December 8 2013 Latest news:
Tuesday, October 1, 2013
Bar staff at an historic city pub have been caught up in the adrenaline rush of a blockbuster movie – as extras in the hit summer film Rush.
The biopic of the legendary and dramatic Formula One rivalry of British playboy driver James Hunt and Austrian star Nikki Lauda has claimed critical and box-office success, taking more than £4.7m at the UK box office since its September 13 release.
Natasha Walsh and Robert Huggins, who work at the Adam and Eve pub in Bishopgate, were both invited to the set of Rush, some of which was filmed at Norfolk motor racing circuit Snetterton, to work as extras – but didn’t know that they were both working on the film.
Miss Walsh, 27, said: “We’ve worked together for about a year, but we both didn’t know we were in it until afterwards and we were talking about it when it clicked. I think we both had quite different experiences so it was nice to be able to talk about those different experiences, which was really cool to be involved in.”
Mr Huggins, 30, from Lakenham, was called in as a race marshal at Snetterton as classic racing cars from the 1970s were used to film scenes for the movie in May 2012.
And Miss Walsh, from Poringland, was played a spectator for filming at Cadwell Park in Lincolnshire, being filmed specifically for a close-up of an excited F1 fan in the stands.
She was delighted to meet the movie’s director, Ron Howard, as she is a big fan of 1970s television show Happy Days, in which he starred as a young actor.
Miss Walsh, who runs the Act Out Theatre acting school, said: “It was actually quite scary and seemed really quite dangerous. There was a real steward standing behind us and he was saying the cars were coming too close as the drivers were going so fast and skidding about, coming closer to the barrier than we had expected.”
Mr Huggins became involved as he is a client of Norwich casting agency Power Model Management and has previously done some modelling work.
He added: “I literally just had to stand at trackside with some flags in-hand but it was good fun being involved.”

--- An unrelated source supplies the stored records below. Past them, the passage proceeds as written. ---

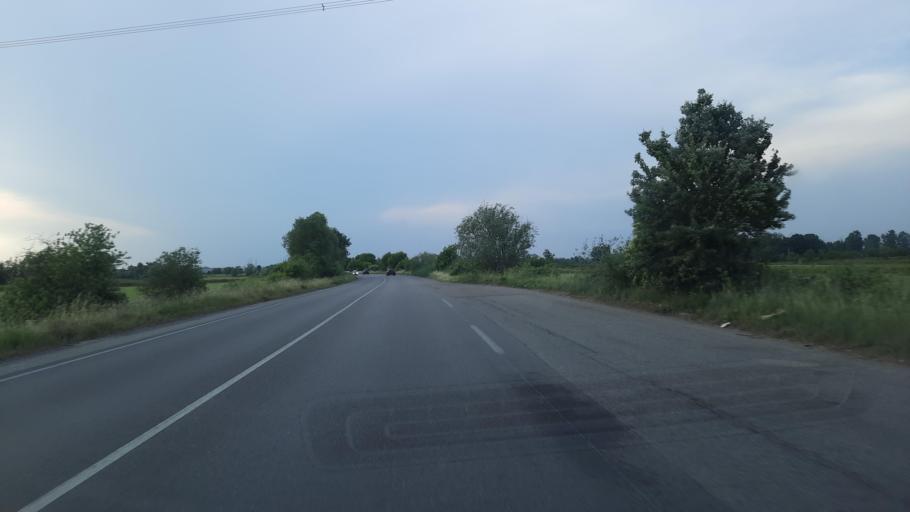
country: IT
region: Lombardy
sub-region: Provincia di Pavia
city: Gropello Cairoli
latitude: 45.1833
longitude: 8.9630
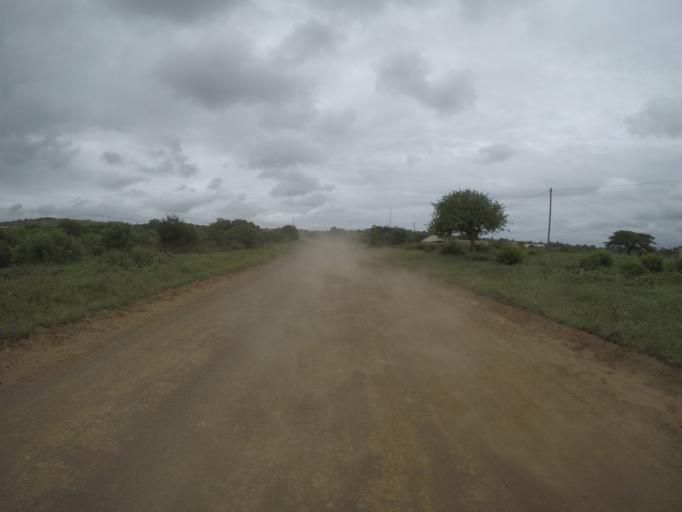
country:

Their verdict on the film? So far they haven’t been to see it – and they are planning to check it out this week.
Sam Leonard, marketing manager at Cinema City in Norwich, said the film has proved hugely popular in its opening weeks and is still being screened at the St Andrews Street cinema.
Rush was launched at Cinema City with a regional charity gala premiere on September 10, with EDP and Norwich Evening News sports reporter and Formula One expert Michael Bailey hosting a Q&A session with Team Lotus key personnel from 1976, raising £5,000 for the Priscilla Bacon Lodge hospice in Norwich.
“Rush has been one of the biggest films of the year,” Mr Leonard said. “Audience reactions have been enthusiastic, to say the least! We know some customers have returned to see the film again.
“Norfolk definitely has an intense passion for motor racing.”